## Reto 1:
Responde, según el fragmento sobre la conversión de Francisco, a estas preguntas:
(a) ¿En la persona de quién nos espera siempre Cristo?
(b) ¿Cómo miraban todos a Francisco durante el tercer estadio de su conversión?
(c) Según la cita de los Tres Compañeros, ¿a quién pedía consejo Francisco a veces?
## Reto 2:
Traduce al inglés la siguiente oración del fragmento sobre la conversión de Francisco: «Ir al hermano, al hermano indigente sobre todo, es ir a Dios.»
## Reto 3:
Prosigue el fragmento sobre la conversión de Francisco a partir de su última oración.

## Fragmento dado:
Por lo demás, la trayectoria seguida por la gracia en la conversión de Francisco no es una excepción, sino estilo muy normal en la economía de la salvación (cf. Is 58,1-12). Ir al hermano, al hermano indigente sobre todo, es ir a Dios.

 

Cristo nos espera siempre en la persona de cualquiera que necesita de nosotros (Mt 25,31.46).

 

3) Francisco descubre el Evangelio como proyecto de «vida»

 

El tercer estadio de la conversión tuvo una larga espera purificante en soledad y oración. Francisco se sentía solo, rechazado por los suyos, mirado por todos como un pobre desequilibrado. Alistado oficialmente entre los penitentes y vestido como uno de ellos, no quiso integrarse en ninguno de aquellos grupos que se sometían a cierto género de vida bajo la dirección de algún sacerdote o al lado de un monasterio, más aun, no sentía el impulso de pedir consejo a nadie, convencido como estaba de que era Dios mismo quien lo guiaba. Son significativas las palabras de los Tres Compañeros: «Suplicaba insistentemente al Señor que guiase sus pasos. A nadie, en efecto, confiaba su secreto ni se apoyaba, en esa situación, en otro consejo que el de sólo Dios, que había comenzado a dirigir sus pasos; a veces pedía consejo al obispo de Asís» (TC 10).

## Datos aportados:

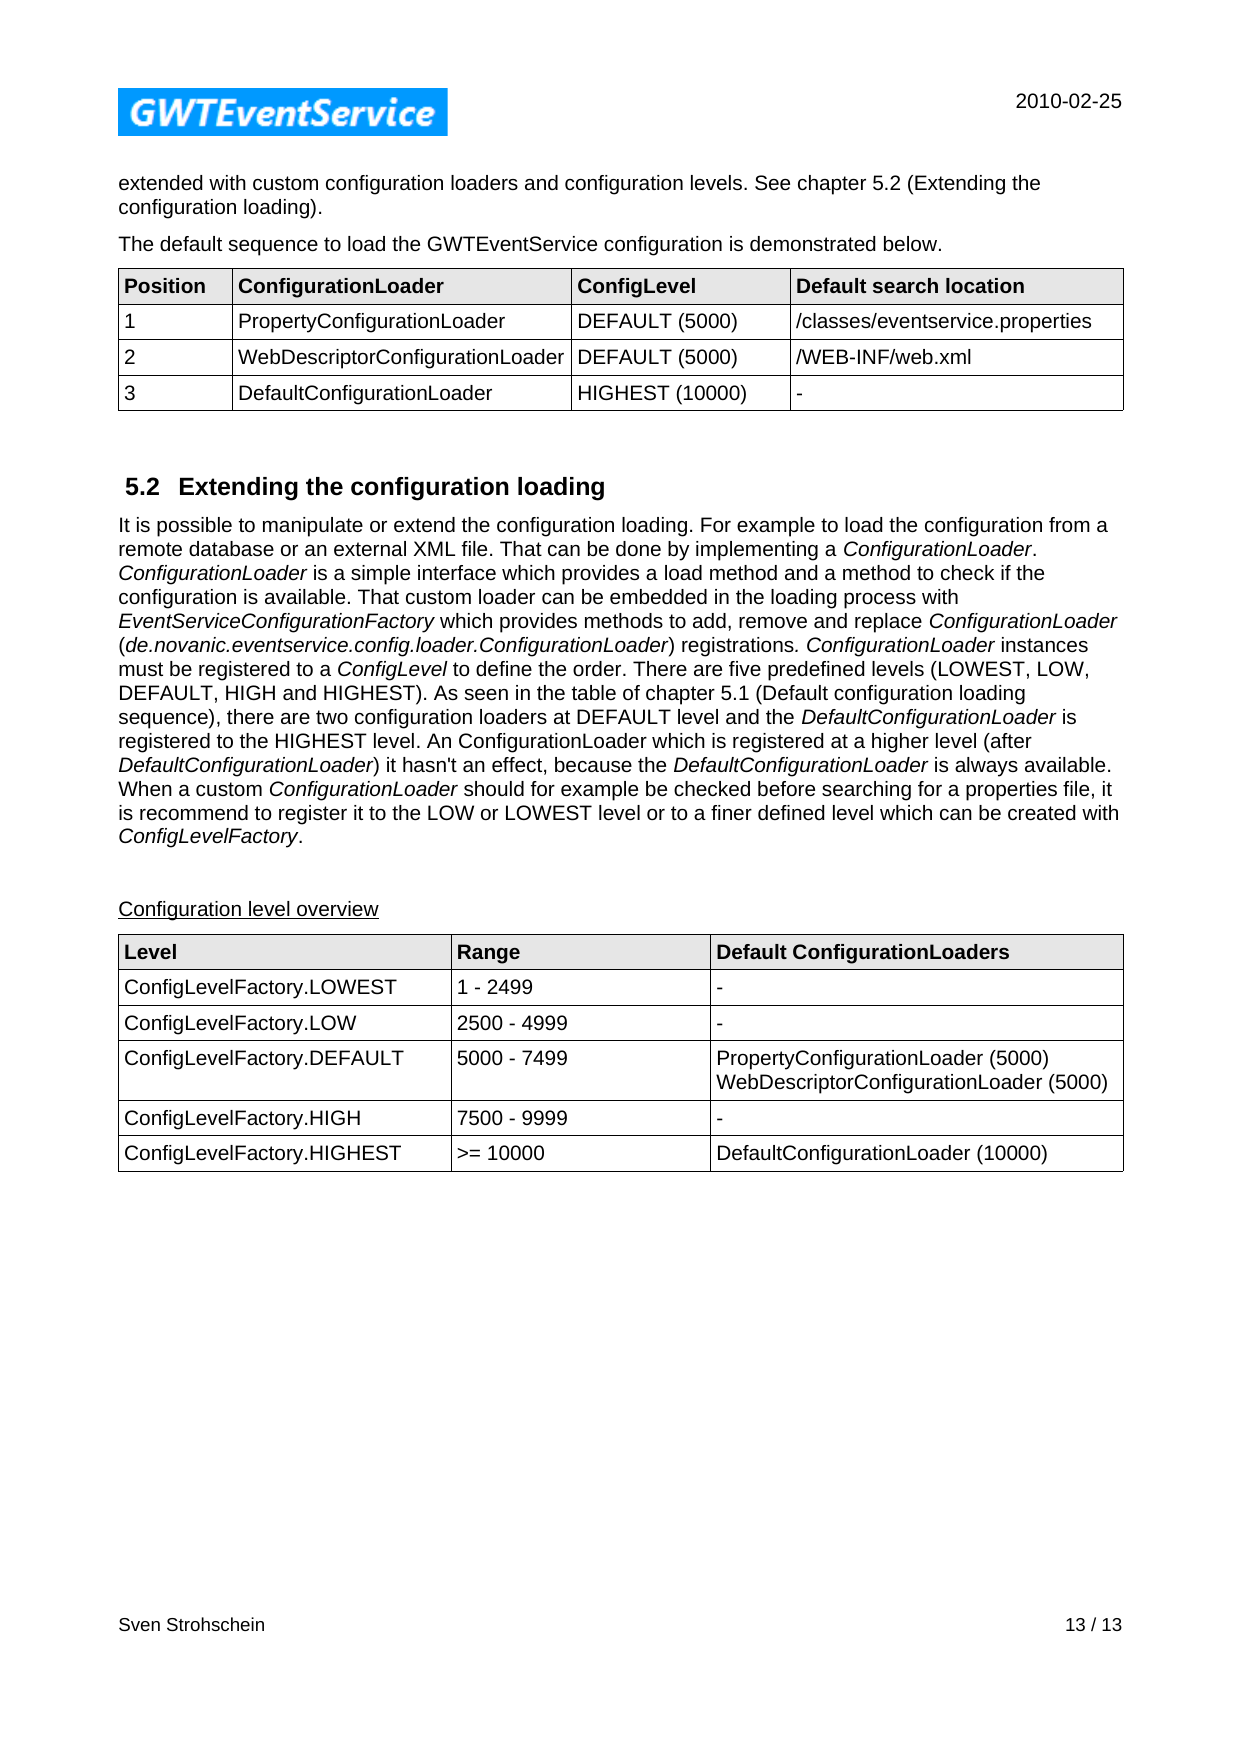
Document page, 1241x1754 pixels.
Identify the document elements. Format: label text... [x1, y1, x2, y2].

## Resultado 1:
(a) En la persona de cualquiera que necesita de nosotros.
(b) Como a un pobre desequilibrado.
(c) Al obispo de Asís.

## Resultado 2:
To go to one's brother, above all to the needy brother, is to go to God.

## Resultado 3:
 

Fueron, más o menos, dos años y medio, de grande sufrimiento interior, como no podía menos de ser en aquel viraje total de la vida: «Sufría en lo íntimo grandes padecimientos y perplejidad, ya que no lograba descansar mientras no viera realizado el impulso que experimentaba. Cruzaban por su mente, con impertinencia, los pensamientos más encontrados. Ardía en su interior el fuego divino, un ardor que no podía ocultar exteriormente. Se dolía de haber pecado tan gravemente. Ya no le deleitaban los males pasados ni los presentes, pero no había recibido todavía la seguridad de preservarse de los futuros» (TC 12).

 

Es la típica situación del convertido, que ve con claridad lo que ya ha terminado para él, lo que Dios no acepta en su vida, pero aún no ha descubierto «el camino»: se siente impulsado hacia lo desconocido, abandonado a la acción divina.

 

Ese confiarse exclusivamente a la guía de Dios lo afirma él mismo en el Testamento, refiriéndose a los primeros pasos de la fraternidad: «Después que el Señor me dio hermanos, nadie me mostraba lo que debía hacer, sino que el mismo Altísimo me reveló que debía vivir según la forma del santo Evangelio» (Test 14).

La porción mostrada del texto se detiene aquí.